* What the task asks *
Go through the records and extract every line with the word "their".
☆ ☆ ☆ ☆ ☆
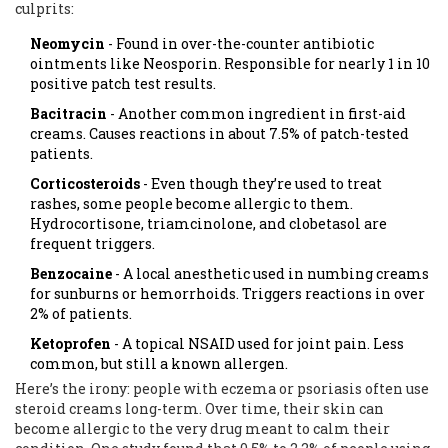
culprits:
Neomycin
- Found in over-the-counter antibiotic
ointments like Neosporin. Responsible for nearly 1 in 10
positive patch test results.
Bacitracin
- Another common ingredient in first-aid
creams. Causes reactions in about 7.5% of patch-tested
patients.
Corticosteroids
- Even though they’re used to treat
rashes, some people become allergic to them.
Hydrocortisone, triamcinolone, and clobetasol are
frequent triggers.
Benzocaine
- A local anesthetic used in numbing creams
for sunburns or hemorrhoids. Triggers reactions in over
2% of patients.
Ketoprofen
- A topical NSAID used for joint pain. Less
common, but still a known allergen.
Here’s the irony: people with eczema or psoriasis often use
steroid creams long-term. Over time, their skin can
become allergic to the very drug meant to calm their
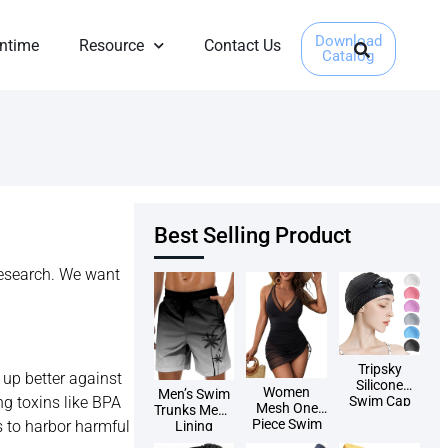
Download
ntime
Resource
Contact Us
Catalog
Best Selling Product
research. We want
Tripsky
s up better against
Silicone
Women
Men’s Swim
ng toxins like BPA
Swim Cap
Mesh One
Trunks Mesh
Piece Swim
es to harbor harmful
Lining
Dress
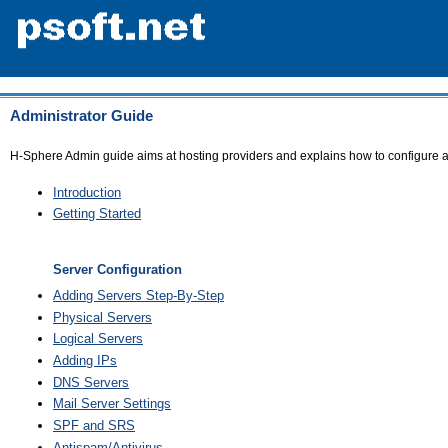
Administrator Guide
H-Sphere Admin guide aims at hosting providers and explains how to configure 
Introduction
Getting Started
Server Configuration
Adding Servers Step-By-Step
Physical Servers
Logical Servers
Adding IPs
DNS Servers
Mail Server Settings
SPF and SRS
Antispam/Antivirus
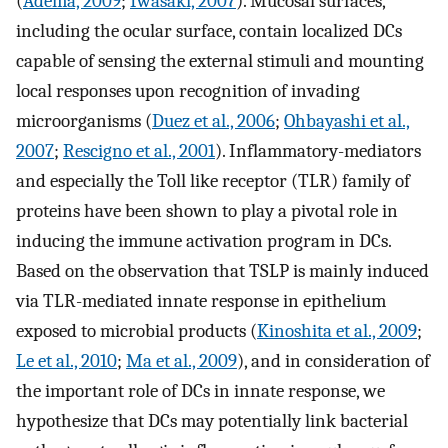
(
Adema, 2009
;
Iwasaki, 2007
). Mucosal surfaces,
including the ocular surface, contain localized DCs
capable of sensing the external stimuli and mounting
local responses upon recognition of invading
microorganisms (
Duez et al., 2006
;
Ohbayashi et al.,
2007
;
Rescigno et al., 2001
). Inflammatory-mediators
and especially the Toll like receptor (TLR) family of
proteins have been shown to play a pivotal role in
inducing the immune activation program in DCs.
Based on the observation that TSLP is mainly induced
via TLR-mediated innate response in epithelium
exposed to microbial products (
Kinoshita et al., 2009
;
Le et al., 2010
;
Ma et al., 2009
), and in consideration of
the important role of DCs in innate response, we
hypothesize that DCs may potentially link bacterial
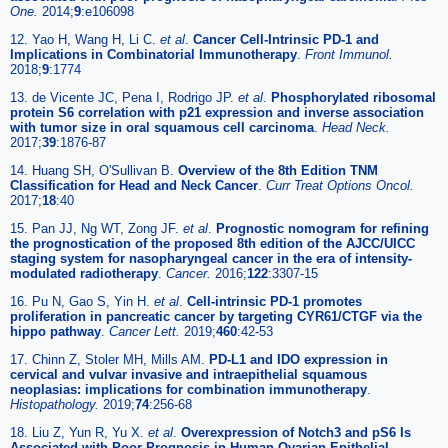
One.
2014;
9
:e106098
12. Yao H, Wang H, Li C.
et al
.
Cancer Cell-Intrinsic PD-1 and
Implications in Combinatorial Immunotherapy
.
Front Immunol.
2018;
9
:1774
13. de Vicente JC, Pena I, Rodrigo JP.
et al
.
Phosphorylated ribosomal
protein S6 correlation with p21 expression and inverse association
with tumor size in oral squamous cell carcinoma
.
Head Neck.
2017;
39
:1876-87
14. Huang SH, O'Sullivan B.
Overview of the 8th Edition TNM
Classification for Head and Neck Cancer
.
Curr Treat Options Oncol.
2017;
18
:40
15. Pan JJ, Ng WT, Zong JF.
et al
.
Prognostic nomogram for refining
the prognostication of the proposed 8th edition of the AJCC/UICC
staging system for nasopharyngeal cancer in the era of intensity-
modulated radiotherapy
.
Cancer.
2016;
122
:3307-15
16. Pu N, Gao S, Yin H.
et al
.
Cell-intrinsic PD-1 promotes
proliferation in pancreatic cancer by targeting CYR61/CTGF via the
hippo pathway
.
Cancer Lett.
2019;
460
:42-53
17. Chinn Z, Stoler MH, Mills AM.
PD-L1 and IDO expression in
cervical and vulvar invasive and intraepithelial squamous
neoplasias: implications for combination immunotherapy
.
Histopathology.
2019;
74
:256-68
18. Liu Z, Yun R, Yu X.
et al
.
Overexpression of Notch3 and pS6 Is
Associated with Poor Prognosis in Human Ovarian Epithelial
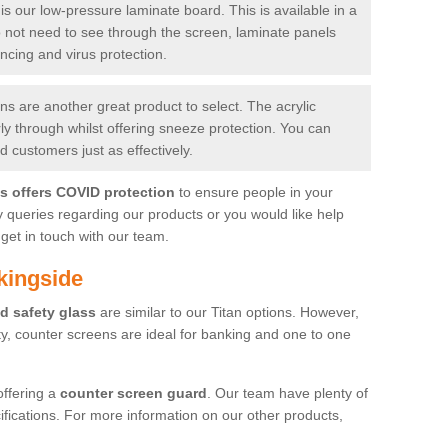
is our low-pressure laminate board. This is available in a
do not need to see through the screen, laminate panels
ancing and virus protection.
 are another great product to select. The acrylic
rly through whilst offering sneeze protection. You can
 customers just as effectively.
es offers COVID protection
to ensure people in your
y queries regarding our products or you would like help
get in touch with our team.
kingside
d safety glass
are similar to our Titan options. However,
ity, counter screens are ideal for banking and one to one
offering a
counter screen guard
. Our team have plenty of
cifications. For more information on our other products,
☆ ☆ ☆ ☆ ☆
* Answer to the problem *
steroid creams long-term. Over time, their skin can
become allergic to the very drug meant to calm their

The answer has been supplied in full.